* _Quoted passage_:
☆ ☆ ☆ ☆ ☆
At the end of the measurement, the number of events read during each time-slice is then adjusted according to the total run time over all measurements to provide a statistical estimate of the actual number of events that would have been observed if the register had been devoted to a single event. This is a very convenient method of measuring a large number of events when only a few performance counters are available, especially if it's not convenient to make multiple non-multiplexed runs of the program.

By using PAPI as the default performance counter access method, which implements multiplexing based on John May's MPX software, libpshwpc provides support for multiplexing of the counters through PAPI. This is done automatically for you and is noted in the final output file. Multiplexing will only be enabled if required (i.e., the software detects more requested events than can be counted on the available counters).

C / Fortran API

The libpshwpc C/Fortran API allows you to insert calls to the library into your application, enabling you to control the collection of hardware event data. The API is intentionally simple but is sufficient for the needs of many people doing performance analysis in practice. More complex needs (e.g. writing tools, profilers, etc) are probably better served by one of the many academic, research, and commercial products that are available.

The API consists of 5 "core" routines that allow you to control and configure hardware performance measurement. Additionally, two convenience routines (ps_hwpc_PAPI_write and ps_hwpc_PAPI_hl_write) are provided that are intended for applications that already use PAPI directly. These routines convert an existing PAPI event set and associated counter values to PerfSuite's XML format and write the XML document to a disk file. The document can then be used by other PerfSuite command-line, graphical, or Web-based tools.

The following diagram shows the typical sequence of calls to the routines in libpshwpc. libpshwpc routines displayed in a red font may only be called by a single thread in a program (note: this need not be the same thread). libpshwpc routines displayed in a blue font may be called repeatedly by any thread (the other libpshwpc routines should be called exactly once). Dashed lines indicate the typical path for threads created with pthread_create().

Note that some variations are possible (for example, a thread may create other threads after having already started performance counting), but this diagram covers the most common case. The main things to keep in mind are:

  1. observe the restrictions on which routines can only be called once by a single thread (usually the main thread, but this isn't a requirement)
  2. don't call ps_hwpc_shutdown() until all threads have finished with performance counting (if this is a serious problem, then another option is to not call ps_hwpc_shutdown() at all)

int ps_hwpc_init(void)

subroutine PSF_hwpc_init(ierr)

integer ierr

This routine initializes the library, causes the event configuration file to be read and validated, and arranges for initialization of the underlying hardware counter support.

This must be the first routine from the library executed by your program.
☆ ☆ ☆ ☆ ☆
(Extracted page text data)

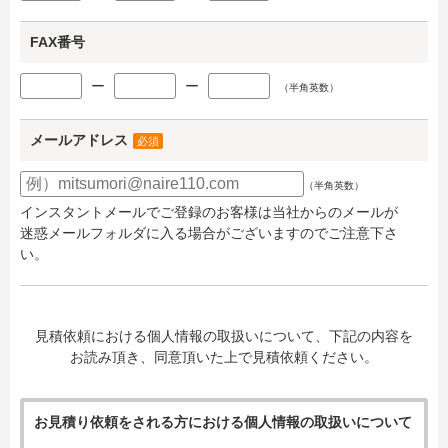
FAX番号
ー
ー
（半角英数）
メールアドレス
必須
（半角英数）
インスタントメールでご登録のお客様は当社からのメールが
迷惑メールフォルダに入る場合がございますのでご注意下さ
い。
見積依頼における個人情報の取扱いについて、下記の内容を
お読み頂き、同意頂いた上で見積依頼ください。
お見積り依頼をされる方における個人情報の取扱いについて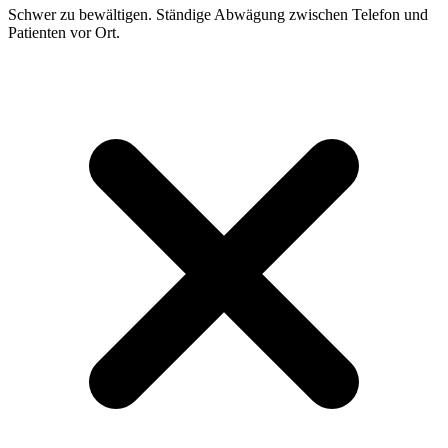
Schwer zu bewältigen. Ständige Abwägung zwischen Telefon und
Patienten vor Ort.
☆ ☆ ☆ ☆ ☆
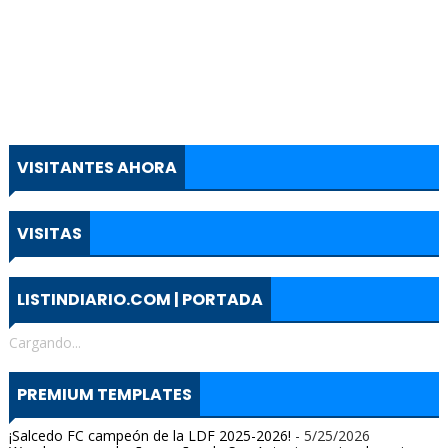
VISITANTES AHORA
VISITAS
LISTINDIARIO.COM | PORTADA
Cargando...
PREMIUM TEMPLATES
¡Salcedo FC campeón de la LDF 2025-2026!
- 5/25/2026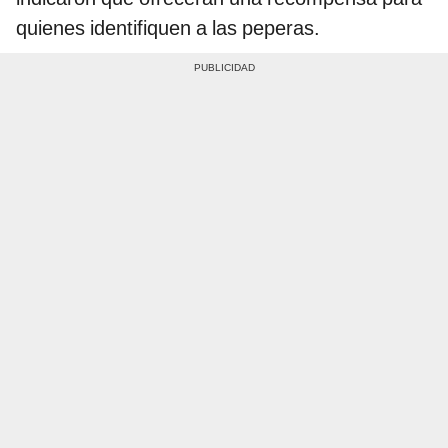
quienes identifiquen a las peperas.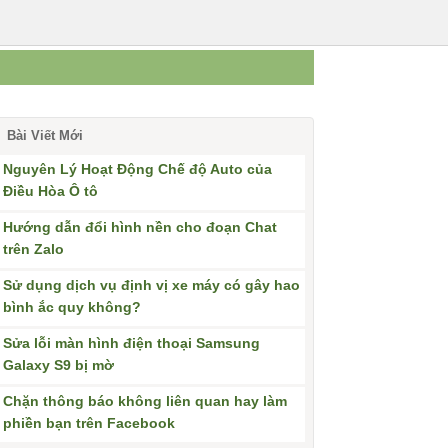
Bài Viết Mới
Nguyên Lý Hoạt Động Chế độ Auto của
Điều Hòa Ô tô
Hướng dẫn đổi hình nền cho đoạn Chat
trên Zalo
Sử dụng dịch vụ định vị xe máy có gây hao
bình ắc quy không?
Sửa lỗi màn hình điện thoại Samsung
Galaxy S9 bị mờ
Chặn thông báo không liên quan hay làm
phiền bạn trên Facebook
☆ ☆ ☆ ☆ ☆
* _To-do item_:
Continue the passage on the libpshwpc performance counter library from the point where it stops, beginning right after its final sentence.

* _Response area_:
When using libpshwpc in a multithreaded program, you should ensure that only one thread calls ps_hwpc_init(). Further, you should also make sure that no threads call any libpshwpc routines until ps_hwpc_init() has been called. The safest way to guarantee this is to call ps_hwpc_init() from the main thread, before any threads have been created. If you don't follow this approach, then you'll have to coordinate things in another manner (for example, via the standard pthread_once() POSIX routine)

Return status/ierr value: 0 on success, non-zero if an error occurred.

int ps_hwpc_start(void)

subroutine PSF_hwpc_start(ierr)

integer ierr

This routine causes hardware performance counting to begin or to resume after having been previously suspended.

Single- and multithreaded programs may call this routine any number of times, but should ensure that it is paired properly with ps_hwpc_suspend() or ps_hwpc_stop().

Return status/ierr value: 0 on success, non-zero if an error occurred.

int ps_hwpc_suspend(void)

subroutine PSF_hwpc_suspend(ierr)

integer ierr

This routine causes hardware performance counting to be suspended. Any events that occur after this call but before another call to ps_hwpc_start will not be recorded.

Single- and multithreaded programs may call this routine any number of times, but should ensure that it is paired properly with ps_hwpc_start().

Return status/ierr value: 0 on success, non-zero if an error occurred.

int ps_hwpc_stop(const char *filename)

subroutine PSF_hwpc_stop(filename, ierr)

character*(*) filename
integer ierr

This routine will terminate hardware performance counting from the calling application/thread and write the performance event data gathered during the run to a disk file with the prefix filename (or the current setting of the environment variable PS_HPWC_FILE, which will take precedence over the character string contained in your source code).

The resulting file will be named:


where .THREAD-ID will be used in the case of a POSIX threads-based application and will be an integer in the range 0 to P (where P is the number of additional threads that your program created). For both single and multithreaded applications, PID will be replaced by the process ID of the calling application/thread.

filename can be supplied as an absolute or relative path name, however you should ensure that all intermediate subdirectories already exist and that you have the proper access permissions for each.

There is no guarantee that the main thread of the program will correspond to THREAD-ID 0 (although that's usually the case). The ID is incremented each time any thread begins performance counting, so that if a thread created by pthread_create() is the first to start counting, then that thread will be assigned THREAD-ID 0.

There are a number of different ways that you can post-process the output files generated by libpshwpc. The PerfSuite command-line utility psprocess is a very convenient method for working with these files; please refer to the documentation for that utility for information about its use as well as suggestions for other techniques for generating useful information from the output of libpshwpc.

This routine (and should!) be called once by your application, as well as being called from any POSIX threads that your application creates. Failure to call this routine will result in no performance data being written.

Return status/ierr value: 0 on success, non-zero if an error occurred.

int ps_hwpc_shutdown(void)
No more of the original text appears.